__Extrait du document__:
--------------------------------
Montréal - La SHDM congédie son directeur général

À la lumière du rapport de la firme KPMG, la Société d'habitation et de développement de Montréal (SHDM) a congédié son directeur général, Martial Fillion, suspendu avec solde depuis le 10 octobre dernier. Le rapport, rendu public hier, révèle qu'à trois reprises, M. Fillion a effectué des paiements à Construction Frank Catania sans le consentement préalable du conseil d'administration de la SHDM. Prise dans la tourmente, l'administration de Gérald Tremblay a annoncé son intention de reconvertir la SHDM en société paramunicipale.

Le rapport de la firme KPMG révèle de nombreuses irrégularités commises par le directeur général de la SHDM dans le dossier du Faubourg Contrecoeur. À trois reprises entre le 1er mars 2007 et le 14 juillet 2008, Martial Fillion a signé des chèques totalisant 8,3 millions de dollars sans avoir obtenu l'assentiment du conseil d'administration. Ces paiements étaient liés à la contribution financière de 15,8 millions de dollars accordée par la SHDM à Catania, et au prêt de 14,6 millions consenti au promoteur.

M. Fillion a ainsi contrevenu à la politique administrative de la SHDM qui stipule que les dépenses de 500 000 $ et plus engagées par le directeur général doivent être soumises à l'approbation du conseil d'administration.

Le 14 juillet 2008, le directeur général a signé une entente avec Catania pour le financement des travaux d'infrastructures, ce qui a eu pour effet de modifier des ententes antérieures. Cette fois encore, M. Fillion a agi sans l'autorisation du conseil d'administration.

À la lecture du rapport, on apprend également que Catania a soumis une réclamation pour coûts supplémentaires de 11 millions en mars 2008. La réclamation a été révisée à la baisse à deux reprises pour finalement s'élever à 7,4 millions, peut-on lire dans le document. Le comité de vérification de la SHDM a eu connaissance de ces réclamations le 2 septembre dernier alors que la direction de l'organisme connaissait la situation depuis le printemps.

La plupart des dépenses engagées par M. Fillion et des ententes qu'il a conclues avec le promoteur ont été ratifiées par la suite par le conseil d'administration, signale-t-on.

Compte tenu des entorses commises à la politique administrative de l'organisme et invoquant un «manque de confiance envers le directeur général», le conseil d'administration de la SHDM a résolu, dans une décision unanime, de résilier le contrat de M. Fillion. Celui-ci était en poste depuis 2002. Il dirigeait la SHDM avant que celle-ci ne soit fusionnée avec la Société de développement de Montréal (SDM) pour devenir un organisme privé.

Un ménage à faire

En conférence de presse hier, le maire Gérald Tremblay a dit «prendre acte» du rapport de KPMG. Il a annoncé la nomination de Guy Hébert comme directeur général de la SHDM. Ex-directeur de l'arrondissement de Ville-Marie, M. Hébert occupe les fonctions de directeur général adjoint à la ville-centre à l'heure actuelle.
--------------------------------
__Données enregistrées__:
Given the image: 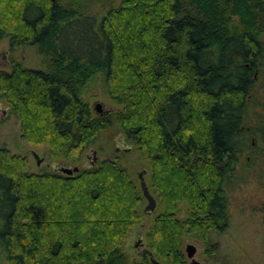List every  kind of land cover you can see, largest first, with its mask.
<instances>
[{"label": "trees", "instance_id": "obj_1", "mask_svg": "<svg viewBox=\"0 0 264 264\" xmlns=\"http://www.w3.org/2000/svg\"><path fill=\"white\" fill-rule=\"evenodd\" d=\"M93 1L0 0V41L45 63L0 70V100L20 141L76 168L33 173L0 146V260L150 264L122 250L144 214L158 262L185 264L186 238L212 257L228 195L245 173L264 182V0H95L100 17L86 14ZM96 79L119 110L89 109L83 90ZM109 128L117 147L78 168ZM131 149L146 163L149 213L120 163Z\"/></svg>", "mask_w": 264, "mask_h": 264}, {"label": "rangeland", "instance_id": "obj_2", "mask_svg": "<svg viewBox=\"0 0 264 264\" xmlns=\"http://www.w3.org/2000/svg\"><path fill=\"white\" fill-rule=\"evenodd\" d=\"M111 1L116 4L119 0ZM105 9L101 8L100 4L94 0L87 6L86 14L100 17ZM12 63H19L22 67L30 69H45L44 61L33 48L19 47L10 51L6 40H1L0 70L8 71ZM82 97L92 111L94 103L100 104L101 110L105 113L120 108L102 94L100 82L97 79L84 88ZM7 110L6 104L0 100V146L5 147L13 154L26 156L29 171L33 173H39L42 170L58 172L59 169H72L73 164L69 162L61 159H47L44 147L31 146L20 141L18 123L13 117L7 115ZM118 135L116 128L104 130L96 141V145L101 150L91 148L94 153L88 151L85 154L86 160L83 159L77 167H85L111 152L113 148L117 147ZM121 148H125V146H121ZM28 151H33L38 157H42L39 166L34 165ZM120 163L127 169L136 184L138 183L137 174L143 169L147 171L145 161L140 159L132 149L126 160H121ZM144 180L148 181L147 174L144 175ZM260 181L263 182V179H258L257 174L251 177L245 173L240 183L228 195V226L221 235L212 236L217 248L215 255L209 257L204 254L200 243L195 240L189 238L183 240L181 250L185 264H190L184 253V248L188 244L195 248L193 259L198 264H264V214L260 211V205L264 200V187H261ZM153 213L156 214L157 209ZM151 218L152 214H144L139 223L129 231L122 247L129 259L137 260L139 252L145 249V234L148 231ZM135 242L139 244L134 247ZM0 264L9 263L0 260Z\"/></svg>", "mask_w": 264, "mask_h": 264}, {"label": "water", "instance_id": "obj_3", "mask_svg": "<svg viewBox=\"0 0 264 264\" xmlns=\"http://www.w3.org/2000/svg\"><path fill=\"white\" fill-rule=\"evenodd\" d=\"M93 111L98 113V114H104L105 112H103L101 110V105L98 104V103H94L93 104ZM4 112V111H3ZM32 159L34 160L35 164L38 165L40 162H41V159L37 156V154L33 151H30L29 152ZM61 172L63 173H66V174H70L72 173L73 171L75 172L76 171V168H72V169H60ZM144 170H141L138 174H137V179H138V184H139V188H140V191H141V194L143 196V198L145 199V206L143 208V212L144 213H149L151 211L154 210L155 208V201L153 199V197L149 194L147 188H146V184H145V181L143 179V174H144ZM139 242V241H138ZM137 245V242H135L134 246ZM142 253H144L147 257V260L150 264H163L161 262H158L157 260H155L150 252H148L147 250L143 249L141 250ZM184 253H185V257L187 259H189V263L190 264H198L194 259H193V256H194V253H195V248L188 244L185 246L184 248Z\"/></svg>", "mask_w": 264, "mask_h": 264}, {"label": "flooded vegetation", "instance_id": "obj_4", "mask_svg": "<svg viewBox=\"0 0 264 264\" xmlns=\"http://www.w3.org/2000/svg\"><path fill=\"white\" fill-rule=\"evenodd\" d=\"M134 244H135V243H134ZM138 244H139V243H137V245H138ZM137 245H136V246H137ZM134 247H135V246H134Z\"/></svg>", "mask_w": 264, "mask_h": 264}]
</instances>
--------------------------------
__Objectif__:
Poursuivez l'article sur le congédiement du directeur général de la SHDM à partir de sa dernière phrase. Les données proviennent d'une autre source.

__Réponse__:
Désireuse de disposer de pouvoirs accrus au sein de l'organisme, l'administration Tremblay entend revoir la composition du conseil d'administration afin d'y nommer des élus. Au moins cinq postes doivent être pourvus, a indiqué le maire. Montréal mandatera le conseil d'administration afin qu'il mette en place de meilleures pratiques de gouvernance. Un comité de direction conjoint Ville-SHDM sera également mis sur pied pour gérer le dossier du projet Contrecoeur.

Le promoteur Catania a-t-il reçu des avantages indus de la part de la SHDM? Le maire a refusé de répondre à cette question, alléguant que seule l'enquête du vérificateur général de la Ville sur l'ensemble des transactions effectuées par la SHDM permettra de faire toute la lumière sur le dossier. Le rapport doit être terminé d'ici au 15 mars 2009.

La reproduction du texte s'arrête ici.